Texte source ->
···
Nous connaissons leur noms, mais également, grâce aux récents travaux effectués par mon amie Patricia Ranum sur les archives de l’époque, leurs âges et leurs parcours.
Le titre Les Arts florissants est révélateur : les Académies royales de peinture, architecture, poésie et musique, avaient été créées successivement par Louis XIV. Son rôle de protecteur des arts avait trouvé son glorieux accomplissement dans le Château de Versailles et ses jardins. Qu’elle eût souhaité plaire à Louis, son cousin, ou solliciter ses faveurs, Marie de Lorraine ne pouvait avoir choisi meilleur titre. L’intrigue ? Aussi simple que séduisante : le monde des arts, créé par Louis, est menacé par la discorde et la guerre ; le conflit est résolu par l’arrivée de la paix au royaume.
···
Données fournies ->
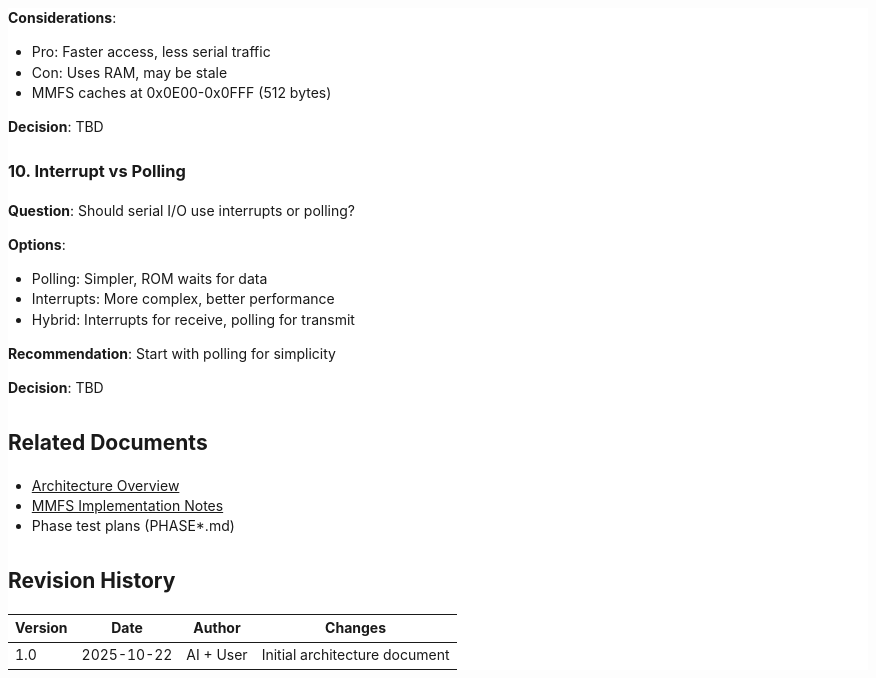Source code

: **Considerations**:
- Pro: Faster access, less serial traffic
- Con: Uses RAM, may be stale
- MMFS caches at 0x0E00-0x0FFF (512 bytes)

**Decision**: TBD

### 10. Interrupt vs Polling
**Question**: Should serial I/O use interrupts or polling?

**Options**:
- Polling: Simpler, ROM waits for data
- Interrupts: More complex, better performance
- Hybrid: Interrupts for receive, polling for transmit

**Recommendation**: Start with polling for simplicity

**Decision**: TBD

## Related Documents

- [Architecture Overview](ARCHITECTURE.md)
- [MMFS Implementation Notes](fuji_dummy_analysis.md)
- Phase test plans (PHASE*.md)

## Revision History

| Version | Date | Author | Changes |
|---------|------|--------|---------|
| 1.0 | 2025-10-22 | AI + User | Initial architecture document |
···
Travail à faire ->
1 - Pouvez-vous restituer le passage du texte source qui va de « Le titre Les » jusqu'à « paix au royaume. » inclus ?
2 - D'après le texte source, répondez brièvement :
(a) Qui a effectué les récents travaux sur les archives de l'époque ?
(b) Par qui les Académies royales de peinture, architecture, poésie et musique ont-elles été créées ?
(c) Comment le conflit de l'intrigue est-il résolu ?

Réponses fournies ->
1 -
Le titre Les Arts florissants est révélateur : les Académies royales de peinture, architecture, poésie et musique, avaient été créées successivement par Louis XIV. Son rôle de protecteur des arts avait trouvé son glorieux accomplissement dans le Château de Versailles et ses jardins. Qu’elle eût souhaité plaire à Louis, son cousin, ou solliciter ses faveurs, Marie de Lorraine ne pouvait avoir choisi meilleur titre. L’intrigue ? Aussi simple que séduisante : le monde des arts, créé par Louis, est menacé par la discorde et la guerre ; le conflit est résolu par l’arrivée de la paix au royaume.

2 -
(a) Patricia Ranum.
(b) Par Louis XIV.
(c) Par l'arrivée de la paix au royaume.